NEW ORLEANS - Citing violations of basic civil rights after Katrina hit the unevacuated and ultimately flooded Orleans Parish Prison (OPP), the ACLU of Louisiana will file a federal lawsuit today on behalf of OPP inmate Ronnie L. Morgan, Jr.  Orleans Parish Sheriff Marlin Gusman failed to ensure the safety and proper care of inmates in his custody, while forcibly keeping them in the path of Hurricane Katrina and the resulting floodwaters.  Upon Morgan's transfer to Elayn Hunt Correctional Center, Warden Cornel Hubert allowed an unprovoked beating and stabbing of Mr. Morgan, a federal protective custody inmate.

"Mr. Morgan's case only adds to a sordid history of neglect at one of the most dangerous and mismanaged jails in the country," said Joe Cook, Executive Director, ACLU of Louisiana.  "The culture of neglect was evident in the days before Katrina.  Even as the mayor declared the first ever mandatory evacuation, Sheriff Gusman kept 6,000 adult inmates in place, and accepted others, including juveniles as young as 10, from other facilities to ride out the storm."

On August 28, 2005, as Hurricane Katrina headed for New Orleans, Sheriff Gusman appeared at a press conference at which he was asked whether the inmates would be evacuated from Orleans Parish Prison. He announced that the facility had backup generators, was fully staffed, and that the prisoners would remain "where they belong."

"Sheriff Gusman had a basic duty to execute an effective emergency operations plan," said Katie Schwartzmann, Staff Attorney, ACLU of Louisiana.  "His failure to protect human beings who were unable to protect themselves caused serious harm to Mr. Morgan and other OPP inmates. This failure is a violation of basic human rights principles and the Constitution."

When the storm hit New Orleans on Monday, August 29, 2005, the generators at Orleans Parish Prison failed, and the jail plunged into darkness. The inmates did not have food, water, or medical care. The toilets backed up with human waste. The situation remained like this for days. Mr. Morgan was held in the House of Detention facility, as a federal inmate in protective custody.

Ultimately, Mr. Morgan was moved by boat from Orleans Parish Prison and then transported to Elayn Hunt Correctional Center in St. Gabriel, Louisiana.  At Hunt, thousands of OPP evacuees were placed on an open field surrounded by guards.  Mr. Morgan and other inmates advised a Hunt official that they were in protective custody and should not be placed in the general population. An individual is placed in protective custody when there is a threat to that person's safety from other inmates.  In spite of their objections, and in spite of the fact that inmates already on the field were gathering to attack them, the Hunt official forced the protective custody inmates onto the field. 

Within minutes of being placed on the field, the protective custody inmates came under assault.  Mr. Morgan was viciously beaten and stabbed in the head and neck by other inmates.  Bleeding from the head, he asked the guards for help, but they refused and left him on the field with his attackers.  Afraid to sleep, he wandered the field in the rain in blood-soaked clothing to avoid further attacks.

Mr. Morgan was finally evacuated from the field at Elayn Hunt, while never having received medical care for his wounds or protection from the guards, despite requesting both.  Therefore, he turned to the court for relief with the requested help of the ACLU.  

This case underscores once again the call by the ACLU's National Prison Project in the wake of its recent "Abandoned and Abused"  report on OPP.  The ACLU has urged the President to direct the Department of Justice to evaluate OPP's current evacuation plans in an effort to determine whether any meaningful improvements have been made over the past year.  The ACLU has also asked Congress to audit the jail's emergency preparedness plans.  The ACLU is calling for a full and immediate investigation into abuses at Louisiana correctional facilities during and after the storm and is also urging the DOJ to make the findings from such an investigation public and accessible to state and federal prosecutors.

The case will proceed in the Eastern District of Louisiana in New Orleans.  Cooperating Attorney Vincent Booth of New Orleans and Katie Schwartzmann, Staff Attorney for the ACLU of Louisiana, serve as counsel for Mr. Morgan.

» **Material shown**

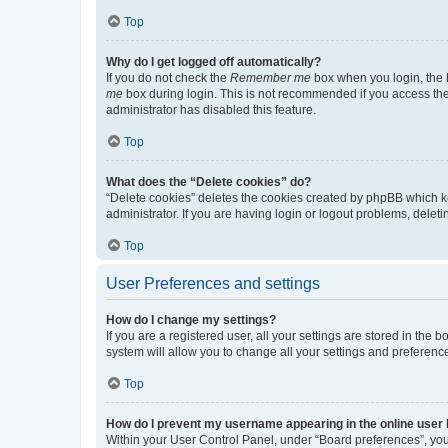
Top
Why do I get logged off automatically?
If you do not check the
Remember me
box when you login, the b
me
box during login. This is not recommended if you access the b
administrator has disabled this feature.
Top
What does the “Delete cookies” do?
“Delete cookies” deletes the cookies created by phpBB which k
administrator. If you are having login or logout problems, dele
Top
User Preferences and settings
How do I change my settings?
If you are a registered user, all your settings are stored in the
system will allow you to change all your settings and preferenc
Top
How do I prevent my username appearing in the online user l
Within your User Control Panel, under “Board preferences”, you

==

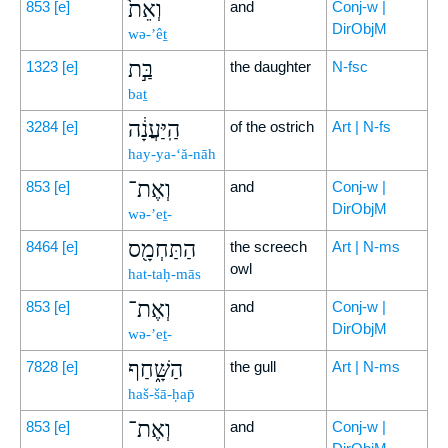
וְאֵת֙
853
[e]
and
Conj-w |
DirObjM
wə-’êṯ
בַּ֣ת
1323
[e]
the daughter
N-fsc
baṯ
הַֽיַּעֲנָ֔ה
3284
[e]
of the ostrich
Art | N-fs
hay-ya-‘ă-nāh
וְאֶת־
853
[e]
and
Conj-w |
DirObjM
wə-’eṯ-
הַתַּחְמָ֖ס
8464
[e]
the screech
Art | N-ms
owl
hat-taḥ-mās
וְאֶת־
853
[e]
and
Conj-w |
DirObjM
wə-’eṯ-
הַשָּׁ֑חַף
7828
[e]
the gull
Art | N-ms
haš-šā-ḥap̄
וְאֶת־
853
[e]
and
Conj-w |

==

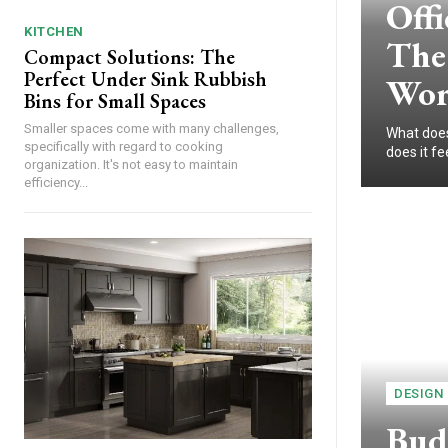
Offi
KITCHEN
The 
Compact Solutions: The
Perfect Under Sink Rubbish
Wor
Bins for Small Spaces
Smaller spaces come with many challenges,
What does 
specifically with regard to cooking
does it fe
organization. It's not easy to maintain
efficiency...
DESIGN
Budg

» **Action item A**
In the press release on the Orleans Parish Prison lawsuit, where was Mr. Morgan transported after he was moved out of the prison by boat?
» **Action item B**
For each statement below, say whether it agrees with the press release on the Orleans Parish Prison lawsuit, and quote the deciding words.
(i) Sheriff Gusman kept 6,000 adult inmates in the prison during the storm.
(ii) The backup generators at Orleans Parish Prison kept running after the storm hit.
(iii) Mr. Morgan received medical care for his wounds before leaving the field at Elayn Hunt.
» **Action item C**
Reproduce word for word the passage of the press release that begins at "The case will" and ends after "for Mr. Morgan.".

» **Your response A**
He was transported to Elayn Hunt Correctional Center in St. Gabriel, Louisiana.

» **Your response B**
(i) Yes: "Sheriff Gusman kept 6,000 adult inmates in place"
(ii) No: "the generators at Orleans Parish Prison failed, and the jail plunged into darkness"
(iii) No: "while never having received medical care for his wounds or protection from the guards"

» **Your response C**
The case will proceed in the Eastern District of Louisiana in New Orleans.  Cooperating Attorney Vincent Booth of New Orleans and Katie Schwartzmann, Staff Attorney for the ACLU of Louisiana, serve as counsel for Mr. Morgan.